Stop Waiting for the “E” Light
When prices are jumping around like they are now, my number one piece of advice is this: Start shopping when you hit half a tank.
If you wait until you are running on fumes, you are a “hostage” to whatever price is at the next station you see. You lose your power as a consumer. Instead, follow this strategy:
Monitor your route: Once you hit a half tank, start paying attention to the signs on your normal commute.
Pounce on the lag: In times of volatility, some stations haven’t received a new load of fuel yet, so they are still selling “older,” cheaper gas. If you see a price that is significantly lower than what you’ve seen recently, pull in and fill up right then.
Check the gap: I recently looked at several metro areas and found as much as a $1.75 per gallon difference within just a five-mile radius. That is an enormous spread!

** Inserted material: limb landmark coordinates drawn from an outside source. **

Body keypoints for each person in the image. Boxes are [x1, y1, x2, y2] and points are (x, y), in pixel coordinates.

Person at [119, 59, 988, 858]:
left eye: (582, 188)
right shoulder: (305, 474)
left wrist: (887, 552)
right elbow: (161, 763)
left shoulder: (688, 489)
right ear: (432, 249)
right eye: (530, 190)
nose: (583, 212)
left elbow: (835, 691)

Use your tools: Don’t just rely on what you see from the road. Use GasBuddy.com or their app. There could be a station just a mile away — perhaps a warehouse club or a supermarket — that is absorbing the price increase to get you into the store.
Final Thoughts
Normally, you might see a 50-cent or maybe a dollar difference between the cheapest and most expensive gas near you. But when oil prices move quickly, that gap widens.
Retailers like Walmart, Costco, or your local grocery chain often use gasoline as a marketing tool. They may intentionally delay raising their prices to lure you in, while the station on the corner raises prices the moment the wholesale cost ticks up. By staying at a half tank, you have the flexibility to hunt for these “marketing” prices without the stress of running out of fuel.